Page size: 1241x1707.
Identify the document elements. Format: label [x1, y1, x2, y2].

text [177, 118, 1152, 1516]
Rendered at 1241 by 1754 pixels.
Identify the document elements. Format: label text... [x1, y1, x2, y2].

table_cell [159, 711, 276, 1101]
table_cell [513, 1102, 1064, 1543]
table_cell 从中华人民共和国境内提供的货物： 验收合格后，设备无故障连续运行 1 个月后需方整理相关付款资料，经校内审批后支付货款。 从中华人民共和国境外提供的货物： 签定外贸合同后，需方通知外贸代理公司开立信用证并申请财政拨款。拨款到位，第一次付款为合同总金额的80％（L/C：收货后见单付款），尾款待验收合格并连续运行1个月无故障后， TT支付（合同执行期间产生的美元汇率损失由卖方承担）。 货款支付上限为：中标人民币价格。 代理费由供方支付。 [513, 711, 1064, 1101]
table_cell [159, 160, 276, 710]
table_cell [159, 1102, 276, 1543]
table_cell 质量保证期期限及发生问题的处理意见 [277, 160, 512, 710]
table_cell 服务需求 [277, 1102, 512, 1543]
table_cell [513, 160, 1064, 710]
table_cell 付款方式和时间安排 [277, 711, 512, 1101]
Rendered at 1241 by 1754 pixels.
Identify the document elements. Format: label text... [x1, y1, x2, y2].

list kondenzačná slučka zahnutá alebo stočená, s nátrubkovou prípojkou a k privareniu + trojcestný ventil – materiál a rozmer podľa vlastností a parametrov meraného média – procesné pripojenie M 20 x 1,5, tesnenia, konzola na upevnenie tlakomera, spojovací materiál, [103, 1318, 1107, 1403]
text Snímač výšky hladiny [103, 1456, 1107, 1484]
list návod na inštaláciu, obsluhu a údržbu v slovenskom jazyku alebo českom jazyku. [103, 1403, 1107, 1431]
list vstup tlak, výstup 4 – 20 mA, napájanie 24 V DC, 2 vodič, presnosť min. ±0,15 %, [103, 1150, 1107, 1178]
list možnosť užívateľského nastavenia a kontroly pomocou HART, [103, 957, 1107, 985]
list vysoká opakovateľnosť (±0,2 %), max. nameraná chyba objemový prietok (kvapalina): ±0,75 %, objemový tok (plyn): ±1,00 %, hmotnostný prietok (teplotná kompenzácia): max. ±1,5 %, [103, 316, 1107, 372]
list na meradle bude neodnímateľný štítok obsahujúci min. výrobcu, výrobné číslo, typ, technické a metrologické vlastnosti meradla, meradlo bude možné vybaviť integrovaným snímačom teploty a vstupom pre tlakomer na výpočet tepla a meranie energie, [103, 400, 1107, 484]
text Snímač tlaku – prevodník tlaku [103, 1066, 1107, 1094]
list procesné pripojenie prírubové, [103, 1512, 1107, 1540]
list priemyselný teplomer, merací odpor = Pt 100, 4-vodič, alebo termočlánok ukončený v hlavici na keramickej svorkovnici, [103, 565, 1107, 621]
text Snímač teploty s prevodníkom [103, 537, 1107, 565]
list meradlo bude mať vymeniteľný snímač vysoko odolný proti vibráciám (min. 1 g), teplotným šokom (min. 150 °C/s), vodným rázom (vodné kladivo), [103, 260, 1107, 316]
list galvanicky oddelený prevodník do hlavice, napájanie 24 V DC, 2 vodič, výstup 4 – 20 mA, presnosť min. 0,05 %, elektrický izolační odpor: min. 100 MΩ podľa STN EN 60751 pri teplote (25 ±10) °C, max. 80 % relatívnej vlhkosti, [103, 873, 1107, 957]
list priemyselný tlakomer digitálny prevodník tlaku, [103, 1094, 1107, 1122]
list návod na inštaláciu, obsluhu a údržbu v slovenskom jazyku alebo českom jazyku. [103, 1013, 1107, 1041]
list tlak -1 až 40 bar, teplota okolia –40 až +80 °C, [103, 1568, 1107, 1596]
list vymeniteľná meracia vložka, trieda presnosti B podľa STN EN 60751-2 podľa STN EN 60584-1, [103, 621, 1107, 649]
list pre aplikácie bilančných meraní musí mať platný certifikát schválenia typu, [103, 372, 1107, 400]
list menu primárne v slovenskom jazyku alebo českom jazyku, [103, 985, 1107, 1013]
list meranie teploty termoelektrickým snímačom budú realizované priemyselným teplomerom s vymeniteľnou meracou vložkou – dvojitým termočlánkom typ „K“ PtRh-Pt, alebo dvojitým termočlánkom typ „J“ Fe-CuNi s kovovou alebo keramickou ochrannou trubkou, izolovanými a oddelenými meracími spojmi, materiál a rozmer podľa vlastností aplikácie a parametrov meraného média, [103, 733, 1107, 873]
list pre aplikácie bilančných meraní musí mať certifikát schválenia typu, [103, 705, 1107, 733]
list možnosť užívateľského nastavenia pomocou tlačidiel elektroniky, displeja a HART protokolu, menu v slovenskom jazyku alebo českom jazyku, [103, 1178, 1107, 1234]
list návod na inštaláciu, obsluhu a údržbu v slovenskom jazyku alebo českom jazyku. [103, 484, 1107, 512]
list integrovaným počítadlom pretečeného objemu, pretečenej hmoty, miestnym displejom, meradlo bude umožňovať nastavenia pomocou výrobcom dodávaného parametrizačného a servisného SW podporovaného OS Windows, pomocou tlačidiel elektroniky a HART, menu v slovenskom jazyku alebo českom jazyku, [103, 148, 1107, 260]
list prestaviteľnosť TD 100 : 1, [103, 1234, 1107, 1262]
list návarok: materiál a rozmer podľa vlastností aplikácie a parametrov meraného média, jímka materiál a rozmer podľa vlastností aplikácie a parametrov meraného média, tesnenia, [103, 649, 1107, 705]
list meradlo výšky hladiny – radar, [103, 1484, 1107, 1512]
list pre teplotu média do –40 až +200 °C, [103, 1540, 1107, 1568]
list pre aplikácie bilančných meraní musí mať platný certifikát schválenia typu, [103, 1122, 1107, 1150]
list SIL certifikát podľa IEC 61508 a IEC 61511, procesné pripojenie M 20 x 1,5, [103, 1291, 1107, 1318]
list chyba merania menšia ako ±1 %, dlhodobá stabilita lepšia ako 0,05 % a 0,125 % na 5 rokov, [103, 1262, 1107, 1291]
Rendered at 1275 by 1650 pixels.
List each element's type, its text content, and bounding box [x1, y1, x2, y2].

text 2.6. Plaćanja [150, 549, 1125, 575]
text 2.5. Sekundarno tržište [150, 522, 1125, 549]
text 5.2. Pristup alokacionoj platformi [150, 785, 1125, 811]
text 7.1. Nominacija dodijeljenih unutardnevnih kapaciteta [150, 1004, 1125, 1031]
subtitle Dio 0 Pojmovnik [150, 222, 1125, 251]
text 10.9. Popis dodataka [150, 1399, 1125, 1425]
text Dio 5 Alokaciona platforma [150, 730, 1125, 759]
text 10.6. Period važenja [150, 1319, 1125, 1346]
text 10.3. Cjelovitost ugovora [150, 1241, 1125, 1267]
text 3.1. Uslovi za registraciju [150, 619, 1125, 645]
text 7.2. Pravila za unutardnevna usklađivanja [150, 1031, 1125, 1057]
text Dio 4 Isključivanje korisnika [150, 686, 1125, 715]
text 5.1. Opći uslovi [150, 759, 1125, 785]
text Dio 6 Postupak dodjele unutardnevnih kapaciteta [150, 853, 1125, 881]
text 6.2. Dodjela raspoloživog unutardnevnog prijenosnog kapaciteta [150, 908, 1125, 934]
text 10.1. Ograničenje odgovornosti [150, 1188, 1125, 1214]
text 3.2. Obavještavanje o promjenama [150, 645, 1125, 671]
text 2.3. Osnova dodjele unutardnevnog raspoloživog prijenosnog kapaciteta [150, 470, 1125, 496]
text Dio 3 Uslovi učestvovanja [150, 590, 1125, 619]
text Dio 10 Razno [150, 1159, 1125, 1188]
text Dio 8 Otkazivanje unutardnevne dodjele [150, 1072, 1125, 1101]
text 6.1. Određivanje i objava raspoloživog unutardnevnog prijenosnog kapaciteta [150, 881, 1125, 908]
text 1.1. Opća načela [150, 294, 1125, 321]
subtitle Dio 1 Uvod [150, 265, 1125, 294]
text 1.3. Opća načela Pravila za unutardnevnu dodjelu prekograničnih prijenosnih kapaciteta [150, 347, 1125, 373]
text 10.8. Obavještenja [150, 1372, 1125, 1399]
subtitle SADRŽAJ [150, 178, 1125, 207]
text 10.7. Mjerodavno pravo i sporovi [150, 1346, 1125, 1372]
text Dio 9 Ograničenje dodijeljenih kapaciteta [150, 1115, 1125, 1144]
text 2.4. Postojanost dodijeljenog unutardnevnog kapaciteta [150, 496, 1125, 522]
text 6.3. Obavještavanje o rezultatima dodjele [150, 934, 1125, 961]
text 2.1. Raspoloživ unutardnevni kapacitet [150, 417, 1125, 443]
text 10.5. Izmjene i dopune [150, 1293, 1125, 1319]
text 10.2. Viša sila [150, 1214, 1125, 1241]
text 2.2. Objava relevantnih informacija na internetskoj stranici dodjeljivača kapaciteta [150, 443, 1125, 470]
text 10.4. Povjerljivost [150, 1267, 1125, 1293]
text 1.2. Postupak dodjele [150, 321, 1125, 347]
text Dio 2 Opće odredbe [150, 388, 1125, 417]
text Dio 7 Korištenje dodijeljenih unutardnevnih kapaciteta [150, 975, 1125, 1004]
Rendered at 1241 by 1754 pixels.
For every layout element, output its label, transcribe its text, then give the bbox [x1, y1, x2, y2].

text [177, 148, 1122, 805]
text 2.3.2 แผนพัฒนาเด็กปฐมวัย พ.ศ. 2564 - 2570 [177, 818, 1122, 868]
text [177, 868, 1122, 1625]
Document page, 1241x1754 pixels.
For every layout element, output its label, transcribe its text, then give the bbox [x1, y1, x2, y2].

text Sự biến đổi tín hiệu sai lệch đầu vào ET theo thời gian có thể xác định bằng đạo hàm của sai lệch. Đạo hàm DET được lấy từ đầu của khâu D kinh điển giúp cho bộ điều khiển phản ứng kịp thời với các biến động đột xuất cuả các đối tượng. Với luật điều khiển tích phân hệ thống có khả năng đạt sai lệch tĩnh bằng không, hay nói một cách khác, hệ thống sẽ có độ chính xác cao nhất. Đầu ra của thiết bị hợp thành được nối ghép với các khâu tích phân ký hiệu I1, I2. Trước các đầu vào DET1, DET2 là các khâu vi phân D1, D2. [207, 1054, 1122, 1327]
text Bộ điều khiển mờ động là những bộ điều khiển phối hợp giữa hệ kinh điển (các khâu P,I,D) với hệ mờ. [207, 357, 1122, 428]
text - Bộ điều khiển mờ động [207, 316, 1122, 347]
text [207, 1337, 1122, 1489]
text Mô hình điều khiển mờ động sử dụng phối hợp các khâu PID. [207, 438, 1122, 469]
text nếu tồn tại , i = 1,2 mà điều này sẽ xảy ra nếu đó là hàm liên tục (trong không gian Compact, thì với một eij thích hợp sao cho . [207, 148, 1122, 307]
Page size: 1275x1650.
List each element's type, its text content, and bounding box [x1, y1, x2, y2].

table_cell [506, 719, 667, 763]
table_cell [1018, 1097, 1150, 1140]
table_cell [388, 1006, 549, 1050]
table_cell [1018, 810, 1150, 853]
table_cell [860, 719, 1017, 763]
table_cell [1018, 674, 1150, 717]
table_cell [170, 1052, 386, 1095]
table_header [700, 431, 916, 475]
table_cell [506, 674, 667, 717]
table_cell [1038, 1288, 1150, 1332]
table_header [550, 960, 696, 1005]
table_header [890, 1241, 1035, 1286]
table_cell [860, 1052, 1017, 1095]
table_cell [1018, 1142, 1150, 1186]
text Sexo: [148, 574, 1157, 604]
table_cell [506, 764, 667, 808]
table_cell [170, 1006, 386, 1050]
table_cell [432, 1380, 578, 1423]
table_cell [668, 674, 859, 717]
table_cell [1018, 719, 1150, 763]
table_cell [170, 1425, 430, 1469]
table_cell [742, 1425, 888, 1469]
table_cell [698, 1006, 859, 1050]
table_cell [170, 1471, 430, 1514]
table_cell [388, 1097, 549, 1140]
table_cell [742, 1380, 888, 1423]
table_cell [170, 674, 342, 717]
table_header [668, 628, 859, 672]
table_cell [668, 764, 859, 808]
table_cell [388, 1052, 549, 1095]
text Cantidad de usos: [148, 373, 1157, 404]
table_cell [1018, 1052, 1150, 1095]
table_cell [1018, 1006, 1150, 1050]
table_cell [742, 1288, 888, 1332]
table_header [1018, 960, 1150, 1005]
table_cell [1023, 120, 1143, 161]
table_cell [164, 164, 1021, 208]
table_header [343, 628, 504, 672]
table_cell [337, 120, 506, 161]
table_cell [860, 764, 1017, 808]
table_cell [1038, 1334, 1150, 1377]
■ ■ ■
REQUIRED WORK: Could you print, word for word, the line containing "table_header [343, 628, 504, 672]" and every line after it through the end of the records, and nothing else?

WRITTEN RESPONSE:
table_header [343, 628, 504, 672]
table_cell [337, 120, 506, 161]
table_cell [860, 764, 1017, 808]
table_cell [1038, 1334, 1150, 1377]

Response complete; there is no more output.